---- Quoted passage

Adhesion Behavior of Textured Electrosurgical Electrode in an Electric Cutting Process

Coatings 2020, 10(6), 596; https://doi.org/10.3390/coatings10060596
by Caiying Zhou, Juncheng Lu and Xingsheng Wang *
Reviewer 1: Anonymous
Reviewer 2: Anonymous
Reviewer 3: Anonymous
Reviewer 4: Anonymous
Coatings 2020, 10(6), 596; https://doi.org/10.3390/coatings10060596
Submission received: 14 May 2020 / Revised: 22 June 2020 / Accepted: 22 June 2020 / Published: 25 June 2020

Round 1

Reviewer 1 Report

This article presents a method based on laser texturing for reducing adhesion of soft tissue on electrosurgical electrodes for an electric cutting process. Three different surface morphologies are explored: micro-dimples, horizontal channels and vertical channels. The article is generally well written. The literature review in the introduction is adequate. The experimental procedure is clear, logical and easy to follow, including the measurement of tissue adhesion mass after cutting at different speeds and then with different pattern area densities.

I have a few suggestions:

- Please describe the attenuation system used to control the laser pulse energy. This is included in Figure 1 but is not referenced within the text. 

- Differentiation between “horizontal” and “vertical” micro-channels is not immediately clear to the reader, as this might depend on the electrode orientation. One initially has to check the electrode number, then check Table 1 to see the notation, then look at the photo to understand the orientation. In alternative, the terms “lateral” and “longitudinal” could be employed, or “horizontal (lateral)” and “vertical (longitudinal)”.

- Within the discussion the authors talk about air in micro-textures; however, when discussing the thermal simulation, what really seems to the be the driving factor is a reduction in contact area between the electrode and tissue, and therefore a reduction in temperature increase. It would seem more logical to discuss the effects of laser texturing on the contact area rather than the volume of air, or at least separate the two concepts more clearly. For example, much deeper dimples could be created to achieve the same volume as the micro channels, but do the authors think this would significantly change the outcomes? 

- Figure 8 presents a very macroscopic view of the temperature distribution. It would be useful to present some images showing the local temperature variation on the same scale as the texturing to see what the physical effect might be.

- There are minor English language errors throughout the paper that should be addressed.

Author Response

Please see the attachment.

--------
---- Data section

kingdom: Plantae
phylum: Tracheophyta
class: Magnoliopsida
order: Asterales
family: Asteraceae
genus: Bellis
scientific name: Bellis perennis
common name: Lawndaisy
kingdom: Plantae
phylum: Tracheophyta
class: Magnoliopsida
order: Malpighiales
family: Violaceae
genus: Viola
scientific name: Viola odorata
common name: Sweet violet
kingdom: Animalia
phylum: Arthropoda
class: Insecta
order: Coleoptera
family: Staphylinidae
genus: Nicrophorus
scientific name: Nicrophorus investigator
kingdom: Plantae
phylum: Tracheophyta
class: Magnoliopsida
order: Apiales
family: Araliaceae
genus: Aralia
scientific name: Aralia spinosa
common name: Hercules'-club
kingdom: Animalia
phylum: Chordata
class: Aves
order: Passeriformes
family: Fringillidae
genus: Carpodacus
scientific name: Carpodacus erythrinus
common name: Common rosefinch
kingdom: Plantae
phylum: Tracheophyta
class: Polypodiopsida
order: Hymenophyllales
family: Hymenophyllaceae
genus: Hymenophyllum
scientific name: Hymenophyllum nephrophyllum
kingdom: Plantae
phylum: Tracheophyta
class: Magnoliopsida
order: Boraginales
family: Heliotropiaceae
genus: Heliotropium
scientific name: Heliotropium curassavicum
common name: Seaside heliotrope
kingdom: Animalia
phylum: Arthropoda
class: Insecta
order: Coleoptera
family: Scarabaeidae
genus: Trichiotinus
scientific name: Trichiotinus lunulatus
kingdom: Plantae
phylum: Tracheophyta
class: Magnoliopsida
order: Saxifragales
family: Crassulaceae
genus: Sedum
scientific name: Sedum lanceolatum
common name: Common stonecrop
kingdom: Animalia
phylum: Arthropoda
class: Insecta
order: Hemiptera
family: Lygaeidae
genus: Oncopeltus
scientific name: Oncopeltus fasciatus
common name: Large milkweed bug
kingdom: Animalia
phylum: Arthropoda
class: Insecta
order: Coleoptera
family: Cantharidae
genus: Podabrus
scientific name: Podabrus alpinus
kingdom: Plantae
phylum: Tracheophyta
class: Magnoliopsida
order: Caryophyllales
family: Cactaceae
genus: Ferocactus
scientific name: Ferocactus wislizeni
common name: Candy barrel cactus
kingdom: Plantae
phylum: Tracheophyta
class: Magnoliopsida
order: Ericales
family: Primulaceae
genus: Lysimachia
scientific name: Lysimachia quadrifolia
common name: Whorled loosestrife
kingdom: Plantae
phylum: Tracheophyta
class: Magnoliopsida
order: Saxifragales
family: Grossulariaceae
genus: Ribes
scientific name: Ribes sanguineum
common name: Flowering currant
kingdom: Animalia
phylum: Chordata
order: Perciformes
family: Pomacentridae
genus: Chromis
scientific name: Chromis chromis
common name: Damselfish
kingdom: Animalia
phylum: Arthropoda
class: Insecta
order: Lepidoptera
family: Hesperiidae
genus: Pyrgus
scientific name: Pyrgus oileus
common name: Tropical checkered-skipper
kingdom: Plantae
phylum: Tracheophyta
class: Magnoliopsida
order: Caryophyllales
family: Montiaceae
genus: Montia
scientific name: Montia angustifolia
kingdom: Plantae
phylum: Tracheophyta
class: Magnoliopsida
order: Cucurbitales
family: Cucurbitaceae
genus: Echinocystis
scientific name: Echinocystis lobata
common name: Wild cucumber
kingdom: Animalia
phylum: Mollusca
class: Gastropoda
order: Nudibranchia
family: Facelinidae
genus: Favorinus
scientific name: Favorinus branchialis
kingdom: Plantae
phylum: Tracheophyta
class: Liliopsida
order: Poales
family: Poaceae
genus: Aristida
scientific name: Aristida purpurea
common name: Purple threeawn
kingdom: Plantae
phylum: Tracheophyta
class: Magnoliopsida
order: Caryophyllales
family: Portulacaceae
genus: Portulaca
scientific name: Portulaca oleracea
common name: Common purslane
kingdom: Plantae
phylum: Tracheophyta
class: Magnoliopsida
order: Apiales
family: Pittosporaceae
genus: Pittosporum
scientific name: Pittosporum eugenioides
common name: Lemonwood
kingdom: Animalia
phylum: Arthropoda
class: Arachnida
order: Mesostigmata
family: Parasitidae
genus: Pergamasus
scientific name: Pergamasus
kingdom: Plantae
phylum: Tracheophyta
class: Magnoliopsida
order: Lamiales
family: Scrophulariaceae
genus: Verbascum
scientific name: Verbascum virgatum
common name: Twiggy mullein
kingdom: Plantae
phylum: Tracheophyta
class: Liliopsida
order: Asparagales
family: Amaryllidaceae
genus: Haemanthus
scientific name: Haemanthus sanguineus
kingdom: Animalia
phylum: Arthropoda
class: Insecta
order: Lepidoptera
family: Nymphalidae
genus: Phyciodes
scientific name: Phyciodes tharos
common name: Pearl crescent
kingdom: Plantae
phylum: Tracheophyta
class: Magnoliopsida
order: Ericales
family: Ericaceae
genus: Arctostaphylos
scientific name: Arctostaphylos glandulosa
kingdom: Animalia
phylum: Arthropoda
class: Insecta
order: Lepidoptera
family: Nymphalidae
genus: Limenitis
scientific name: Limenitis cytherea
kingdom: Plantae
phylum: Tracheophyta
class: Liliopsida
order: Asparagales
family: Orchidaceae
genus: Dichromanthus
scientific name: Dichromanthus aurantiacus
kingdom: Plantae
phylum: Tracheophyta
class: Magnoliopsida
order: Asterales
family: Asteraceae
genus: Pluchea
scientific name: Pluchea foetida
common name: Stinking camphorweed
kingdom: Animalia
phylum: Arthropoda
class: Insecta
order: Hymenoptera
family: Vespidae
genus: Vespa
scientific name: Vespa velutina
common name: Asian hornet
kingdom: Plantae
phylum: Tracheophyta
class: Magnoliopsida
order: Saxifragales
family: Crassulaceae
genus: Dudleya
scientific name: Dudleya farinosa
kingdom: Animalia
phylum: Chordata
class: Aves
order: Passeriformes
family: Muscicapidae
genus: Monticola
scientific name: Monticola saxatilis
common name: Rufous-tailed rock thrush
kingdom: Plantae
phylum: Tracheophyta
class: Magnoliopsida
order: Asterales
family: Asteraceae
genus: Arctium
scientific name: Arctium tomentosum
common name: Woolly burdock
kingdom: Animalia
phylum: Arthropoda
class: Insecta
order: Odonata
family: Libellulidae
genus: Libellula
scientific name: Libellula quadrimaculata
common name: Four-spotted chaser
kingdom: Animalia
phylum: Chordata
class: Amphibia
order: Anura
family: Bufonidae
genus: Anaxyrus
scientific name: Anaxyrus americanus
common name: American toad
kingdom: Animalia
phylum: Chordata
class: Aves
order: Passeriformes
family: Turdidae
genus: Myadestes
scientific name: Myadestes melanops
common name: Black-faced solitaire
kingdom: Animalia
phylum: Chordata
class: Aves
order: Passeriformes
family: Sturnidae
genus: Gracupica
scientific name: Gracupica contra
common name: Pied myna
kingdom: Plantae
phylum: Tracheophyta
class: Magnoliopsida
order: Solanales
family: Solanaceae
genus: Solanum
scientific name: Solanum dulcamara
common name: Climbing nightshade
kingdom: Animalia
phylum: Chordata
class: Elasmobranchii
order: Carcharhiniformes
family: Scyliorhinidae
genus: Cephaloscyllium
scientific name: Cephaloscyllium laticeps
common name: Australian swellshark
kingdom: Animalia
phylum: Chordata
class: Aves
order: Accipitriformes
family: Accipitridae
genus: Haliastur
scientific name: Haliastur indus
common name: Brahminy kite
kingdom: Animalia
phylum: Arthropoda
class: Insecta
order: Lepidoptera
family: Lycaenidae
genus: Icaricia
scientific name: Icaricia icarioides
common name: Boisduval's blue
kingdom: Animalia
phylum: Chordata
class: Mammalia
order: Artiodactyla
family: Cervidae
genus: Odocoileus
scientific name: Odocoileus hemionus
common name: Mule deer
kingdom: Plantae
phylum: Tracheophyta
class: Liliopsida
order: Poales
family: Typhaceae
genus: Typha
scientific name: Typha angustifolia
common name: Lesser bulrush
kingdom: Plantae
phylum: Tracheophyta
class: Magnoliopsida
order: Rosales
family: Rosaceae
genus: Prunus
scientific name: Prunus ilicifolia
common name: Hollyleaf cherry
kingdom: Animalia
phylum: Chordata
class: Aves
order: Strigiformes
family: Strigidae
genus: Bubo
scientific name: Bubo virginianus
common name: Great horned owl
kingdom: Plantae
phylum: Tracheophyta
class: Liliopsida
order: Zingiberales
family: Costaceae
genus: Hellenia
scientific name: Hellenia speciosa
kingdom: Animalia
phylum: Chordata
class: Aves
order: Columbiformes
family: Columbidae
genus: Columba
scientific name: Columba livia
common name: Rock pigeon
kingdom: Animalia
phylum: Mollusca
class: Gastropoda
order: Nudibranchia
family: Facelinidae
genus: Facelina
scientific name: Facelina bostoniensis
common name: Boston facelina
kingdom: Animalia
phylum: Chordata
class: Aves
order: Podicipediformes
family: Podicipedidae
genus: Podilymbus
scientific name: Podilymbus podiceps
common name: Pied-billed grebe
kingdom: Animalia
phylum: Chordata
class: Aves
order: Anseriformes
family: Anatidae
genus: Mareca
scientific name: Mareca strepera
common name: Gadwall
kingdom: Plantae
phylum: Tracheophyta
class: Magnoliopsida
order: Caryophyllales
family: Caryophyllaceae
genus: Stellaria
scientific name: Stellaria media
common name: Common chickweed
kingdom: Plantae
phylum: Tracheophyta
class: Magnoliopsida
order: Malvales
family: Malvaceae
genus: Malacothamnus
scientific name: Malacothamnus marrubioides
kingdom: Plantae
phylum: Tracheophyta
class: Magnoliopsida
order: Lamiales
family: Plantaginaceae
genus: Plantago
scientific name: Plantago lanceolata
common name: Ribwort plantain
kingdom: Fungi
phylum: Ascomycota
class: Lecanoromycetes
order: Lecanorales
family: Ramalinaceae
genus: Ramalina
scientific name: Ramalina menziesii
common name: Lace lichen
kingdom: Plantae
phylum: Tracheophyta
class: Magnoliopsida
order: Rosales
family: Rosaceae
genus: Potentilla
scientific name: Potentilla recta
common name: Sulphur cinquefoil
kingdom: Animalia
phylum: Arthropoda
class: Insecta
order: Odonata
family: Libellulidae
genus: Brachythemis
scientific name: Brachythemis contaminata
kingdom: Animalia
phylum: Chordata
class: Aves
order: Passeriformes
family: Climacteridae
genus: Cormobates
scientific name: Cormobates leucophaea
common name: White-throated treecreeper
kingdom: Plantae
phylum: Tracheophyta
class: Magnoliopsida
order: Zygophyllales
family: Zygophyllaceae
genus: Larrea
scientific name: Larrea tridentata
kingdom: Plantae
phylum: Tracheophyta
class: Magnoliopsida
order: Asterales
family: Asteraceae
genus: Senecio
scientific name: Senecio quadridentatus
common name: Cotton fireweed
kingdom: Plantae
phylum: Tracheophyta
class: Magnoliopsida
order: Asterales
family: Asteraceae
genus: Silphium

--------

● **The tasks**:
[a] According to the peer review of the textured electrosurgical electrode article, which three surface morphologies does the study explore?
[b] Continue the peer review of the textured electrosurgical electrode article from its final line.
The records are not needed here.

● **Answers per task**:
[a] Micro-dimples, horizontal channels and vertical channels.

[b]
Author Response File: Author Response.docx

Reviewer 2 Report

This manuscript describes the modification of an electrosurgical electroblade in an effort to minimize tissue adherence as a result of localized heating. This is an interesting area for the use of modified surface structure, and for the most part the work is well done and interesting. It should be of interest to the readers of the journal and has the potential to have an impact on the field.

That said, there are several areas of the manuscript that will need to be improved.

The COMSOL experiments produce data. The methods for them should be put into the experimental section, and the results should go in the results section. That will help fix one of the other comments regarding the discussion of air and temp noted below.

Please clarify if table 1 is the desired characteristics or the actual measured ones. The format suggests its desired, but the sentence immediately before it is about the measurements so its unclear.

What was the source of the porcine liver? If it came from a slaughterhouse, that should be noted. If it came from an animal sacrificed for these studies, then that should be noted along with the animal approval statement.

The x-axis on figure 5 should be renamed. I understand the authors mean the number of times they cut the tissue, but the phrase cutting time sounds like the time it took to complete a cut. Perhaps cutting trial number, or simply cut number would clarify this. The same change should happen in figure 7.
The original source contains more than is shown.